Zero downtime sounds like magic. It is mostly discipline: reload instead of restart, health checks before trusting the new version, and enough instances that one going down does not matter. Here is the pipeline I use.

PM2 reload vs restart

This is the single most important thing to know. pm2 restart kills and replaces the process. pm2 reload rolls instances one at a time. With a clustered Node app, reload means at least one worker is always accepting requests.

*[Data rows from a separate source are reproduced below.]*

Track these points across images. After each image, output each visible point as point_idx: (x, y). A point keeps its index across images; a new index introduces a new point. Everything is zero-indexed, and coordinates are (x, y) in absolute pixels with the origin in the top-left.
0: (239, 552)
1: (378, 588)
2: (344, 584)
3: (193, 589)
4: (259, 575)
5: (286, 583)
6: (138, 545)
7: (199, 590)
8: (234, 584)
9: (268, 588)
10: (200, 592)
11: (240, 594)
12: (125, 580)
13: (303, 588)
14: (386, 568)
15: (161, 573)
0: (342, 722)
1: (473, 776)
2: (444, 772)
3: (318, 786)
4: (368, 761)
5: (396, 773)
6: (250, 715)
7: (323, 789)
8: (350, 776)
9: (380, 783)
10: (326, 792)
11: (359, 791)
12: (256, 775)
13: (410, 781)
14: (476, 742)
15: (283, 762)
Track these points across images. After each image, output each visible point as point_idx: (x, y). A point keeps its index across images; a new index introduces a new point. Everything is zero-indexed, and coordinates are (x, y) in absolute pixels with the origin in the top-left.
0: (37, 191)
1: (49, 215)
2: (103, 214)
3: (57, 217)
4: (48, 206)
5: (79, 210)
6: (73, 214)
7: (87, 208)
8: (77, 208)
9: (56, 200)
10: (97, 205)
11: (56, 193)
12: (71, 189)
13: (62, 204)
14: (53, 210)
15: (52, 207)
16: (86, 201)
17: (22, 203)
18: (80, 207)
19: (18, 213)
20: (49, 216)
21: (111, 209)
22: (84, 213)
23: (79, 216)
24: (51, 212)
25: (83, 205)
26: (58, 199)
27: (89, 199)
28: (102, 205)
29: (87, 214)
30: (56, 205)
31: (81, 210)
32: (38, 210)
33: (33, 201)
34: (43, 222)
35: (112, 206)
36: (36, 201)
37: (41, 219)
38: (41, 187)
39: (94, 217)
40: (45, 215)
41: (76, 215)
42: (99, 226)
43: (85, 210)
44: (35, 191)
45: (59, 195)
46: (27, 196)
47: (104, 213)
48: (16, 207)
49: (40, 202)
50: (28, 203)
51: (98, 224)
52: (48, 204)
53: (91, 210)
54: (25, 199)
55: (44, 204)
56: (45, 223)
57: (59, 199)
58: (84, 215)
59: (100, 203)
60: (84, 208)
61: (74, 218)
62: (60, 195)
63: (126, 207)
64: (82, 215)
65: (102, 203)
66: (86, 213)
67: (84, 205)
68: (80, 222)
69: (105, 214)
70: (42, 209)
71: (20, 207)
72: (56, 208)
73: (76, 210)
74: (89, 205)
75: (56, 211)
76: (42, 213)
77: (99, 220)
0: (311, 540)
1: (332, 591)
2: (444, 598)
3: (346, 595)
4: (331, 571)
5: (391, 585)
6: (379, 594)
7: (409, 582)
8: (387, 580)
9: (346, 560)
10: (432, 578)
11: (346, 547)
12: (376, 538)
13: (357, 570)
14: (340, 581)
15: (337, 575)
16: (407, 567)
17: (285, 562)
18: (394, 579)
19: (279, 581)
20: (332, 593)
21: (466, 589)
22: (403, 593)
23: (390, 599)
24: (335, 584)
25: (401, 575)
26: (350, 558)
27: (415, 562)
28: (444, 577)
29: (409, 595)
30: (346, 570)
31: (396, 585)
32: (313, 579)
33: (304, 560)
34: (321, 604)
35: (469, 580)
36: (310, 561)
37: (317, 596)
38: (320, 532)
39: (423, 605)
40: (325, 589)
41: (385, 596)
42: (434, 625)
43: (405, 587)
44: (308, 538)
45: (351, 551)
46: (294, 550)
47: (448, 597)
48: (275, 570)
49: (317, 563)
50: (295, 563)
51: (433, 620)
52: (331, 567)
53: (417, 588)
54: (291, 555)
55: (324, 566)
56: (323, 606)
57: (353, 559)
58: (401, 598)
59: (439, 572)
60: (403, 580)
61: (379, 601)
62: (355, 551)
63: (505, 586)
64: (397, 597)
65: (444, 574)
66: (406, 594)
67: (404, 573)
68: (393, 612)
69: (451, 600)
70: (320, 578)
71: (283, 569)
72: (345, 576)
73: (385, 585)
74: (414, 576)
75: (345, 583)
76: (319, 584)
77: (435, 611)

pm2 reload ecosystem.config.js --update-env

The --update-env flag is easy to miss and important. Without it, changes to environment variables do not take effect until the next hard restart, and you will spend 20 minutes debugging why your new env var is not being read.

The ecosystem config

module.exports = {
  apps: [{
    name: 'api',
    script: './dist/main.js',
    instances: 'max',
    exec_mode: 'cluster',
    max_memory_restart: '500M',
    env: { NODE_ENV: 'production' },
  }],
};

instances: 'max' spawns one worker per CPU core. exec_mode: 'cluster' enables load balancing across workers and — critically — enables pm2 reload.

GitHub Actions workflow

name: Deploy
on:
  push:
    branches: [main]

jobs:
  deploy:
    runs-on: ubuntu-latest
    steps:
      - uses: actions/checkout@v4
      - uses: appleboy/ssh-action@v1
        with:
          host: ${{ secrets.DEPLOY_HOST }}
          username: ${{ secrets.DEPLOY_USER }}
          key: ${{ secrets.DEPLOY_KEY }}
          script: |
            cd /var/www/api
            git pull origin main
            pnpm install --frozen-lockfile
            pnpm build
            pm2 reload ecosystem.config.js --update-env

Health checks, not hope

PM2 thinks an instance is healthy when the Node process is up. That is not the same as accepting traffic successfully. I added a post-reload curl loop that polls /health for 30 seconds before the workflow reports success. If the new code has a startup bug, the deploy fails instead of silently hanging.

The part I still do not love

SSH-based deploys are fragile. If I were starting today, I would containerize and push to a registry, then the target pulls and restarts. PM2 reload stays either way.